The PBOC is going to combine benchmark bank interest rates and the short-term money market rate, said Huang, and the seven-day repo rate may finally be chosen as the policy rate. "The benchmark rates will eventually be removed."
"When that happens depends on whether banks’ lending and deposit rates can efficiently and quickly respond to the changes in the policy rates－that is something we need to work on," he said.
In the first quarter, the central bank urged commercial banks to extend more loans and lower the lending rates for small and private businesses. A more difficult reform is pushing forward market-based interest rate reforms.

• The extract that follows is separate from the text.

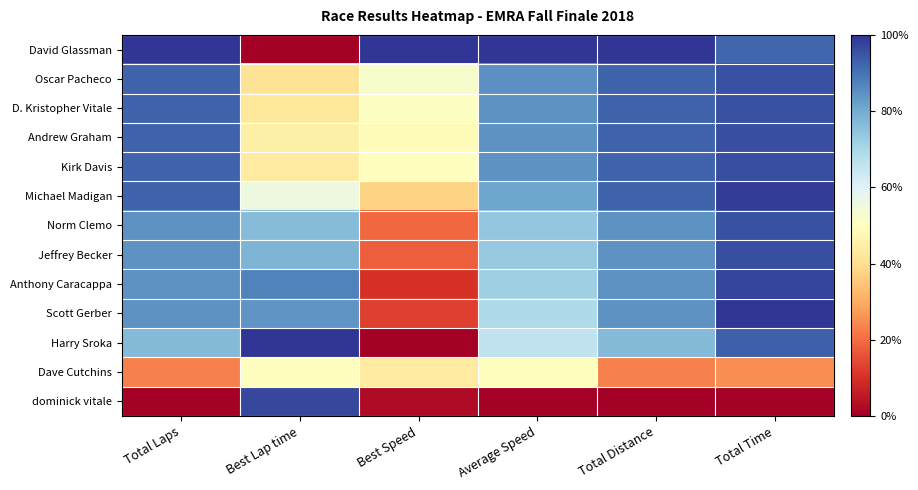

Count the number of data series in this chart.

13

In light of the trade tensions, the RMB exchange rate will be more flexible, Huang said. As for the money flowing in and out of China, Huang said he thinks the control should be loosened, "but there are still some areas we are not feeling comfortable leaving the doors wide open".
He recommended that under the normal circumstances, the market could determine the RMB exchange rate, but if extreme situations arise, the central bank can exercise some intervention to prevent spillover effects of exchange rate volatilities on neighboring countries.
Yi, the PBOC governor, said the current fiscal policy package is strong enough to counter headwinds, even if the situation gets a little worse, and "a discussion" could be opened if the scenario turns "tremendously worse".
Looking forward, the unemployment rate, rather than the GDP growth rate, should receive more attention. "The Chinese economy is presently doing reasonably well, and I don’t worry too much about the unemployment problem. So long as people still have jobs, it’s not a concern if growth slows slightly. But this matter deserves to be very closely watched, particularly as now trade tensions escalate rapidly," Huang said.
If trade tensions start to have "bigger impacts" on the economy, he said, and force low-end manufacturers to move out more rapidly, it might increase the pressure on unemployment. So supporting domestic consumption and encouraging the development of the services sector, especially labor-intensive services, could help mitigate the pressure, he said.